- Opening Delimiter -

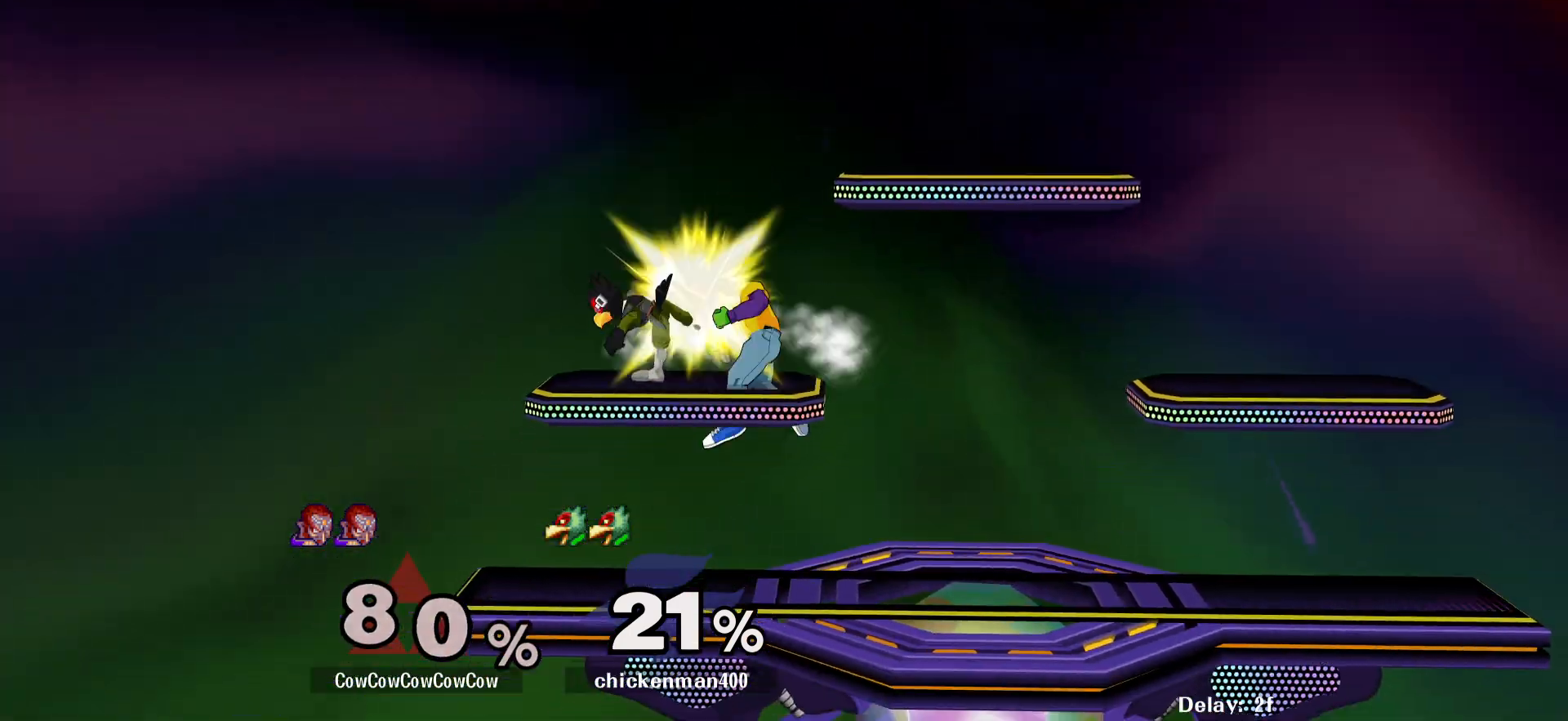
{"buttons": [], "events": [[17, "DPAD_UP", "down"], [167, "DPAD_UP", "up"]]}
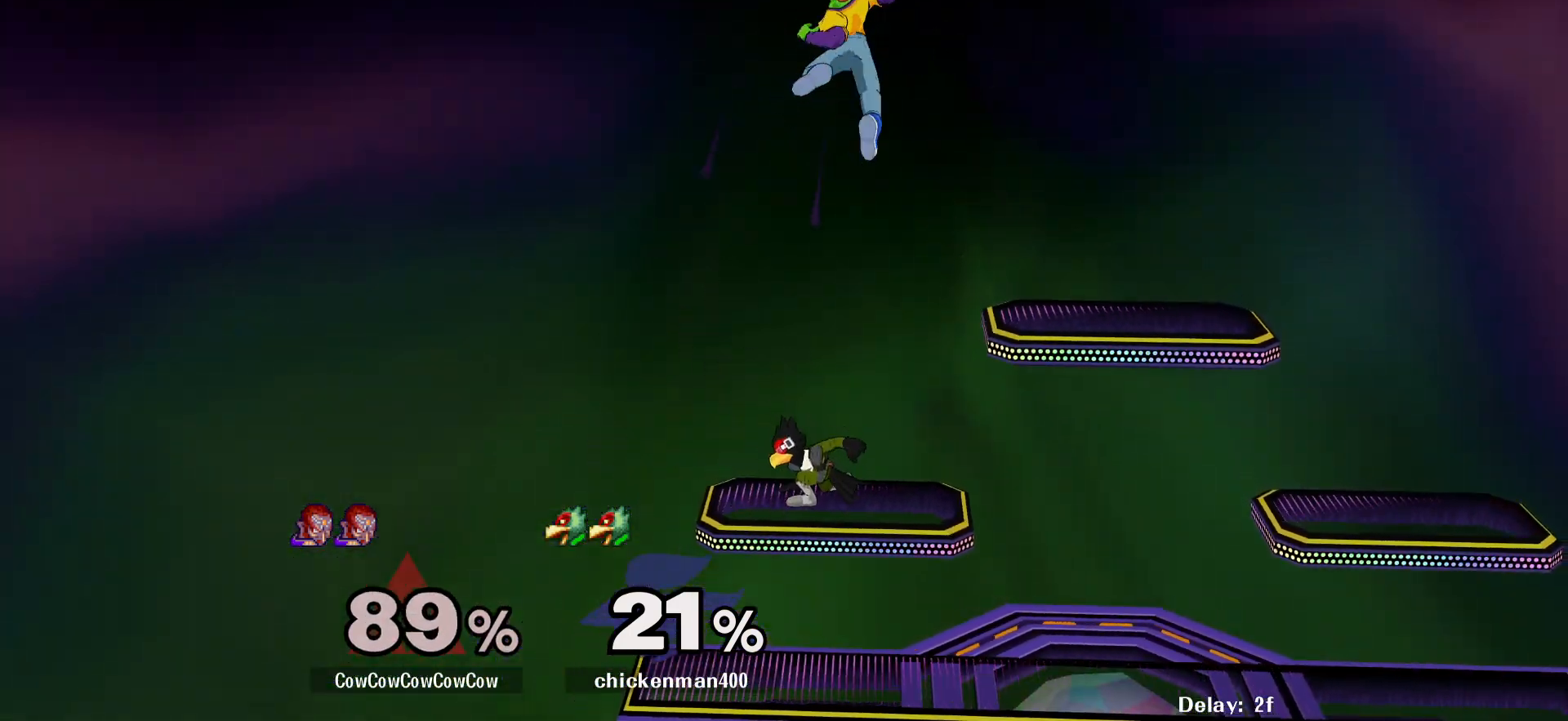
{"buttons": ["DPAD_LEFT"], "events": [[250, "DPAD_LEFT", "down"]]}
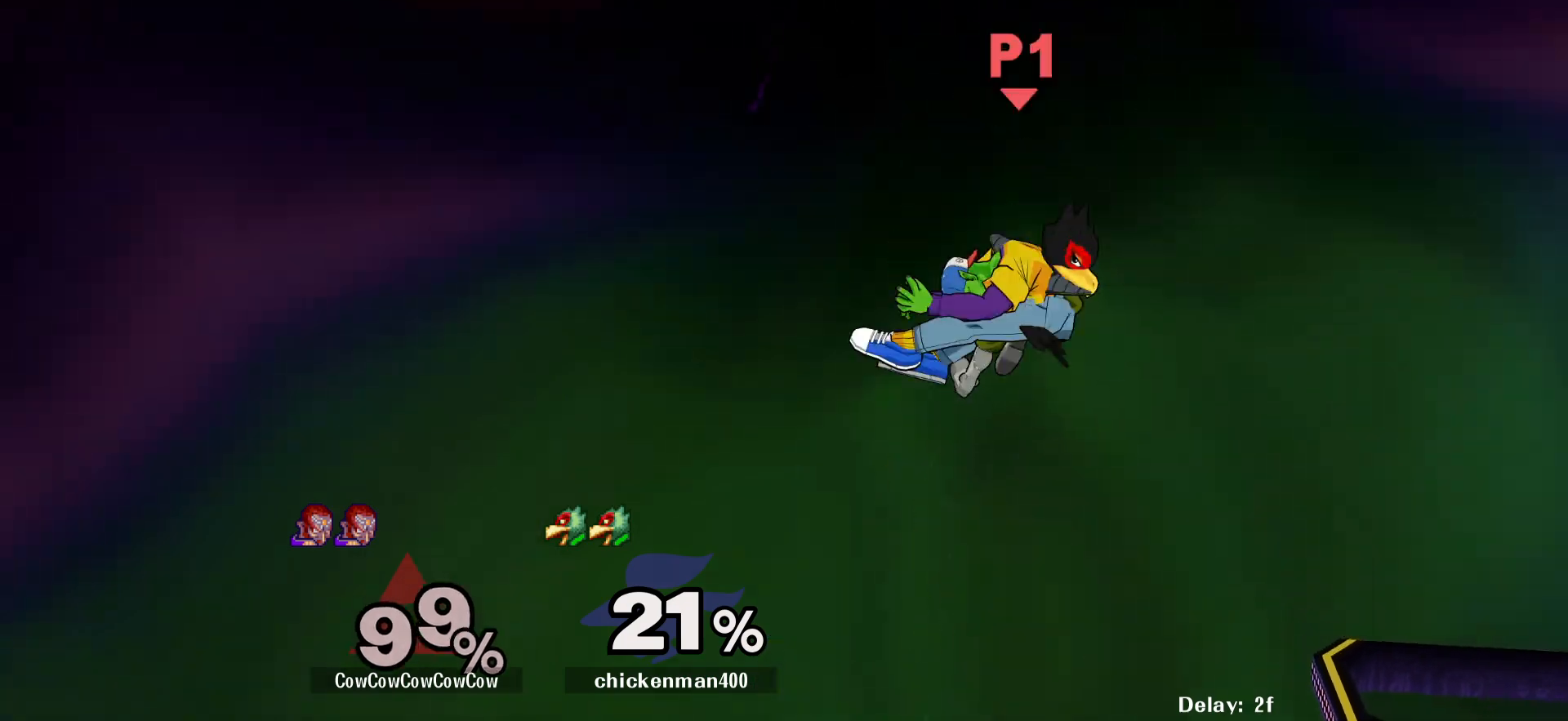
{"buttons": [], "events": [[150, "DPAD_LEFT", "up"], [283, "DPAD_RIGHT", "down"], [300, "L1", "down"], [433, "L1", "up"], [483, "DPAD_RIGHT", "up"]]}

- Closing Delimiter -

> _To do_
Every line of the data should be copied as it stands, without the images.

> _Response for this exercise_
{"buttons": [], "events": [[17, "DPAD_UP", "down"], [167, "DPAD_UP", "up"]]}
{"buttons": ["DPAD_LEFT"], "events": [[250, "DPAD_LEFT", "down"]]}
{"buttons": [], "events": [[150, "DPAD_LEFT", "up"], [283, "DPAD_RIGHT", "down"], [300, "L1", "down"], [433, "L1", "up"], [483, "DPAD_RIGHT", "up"]]}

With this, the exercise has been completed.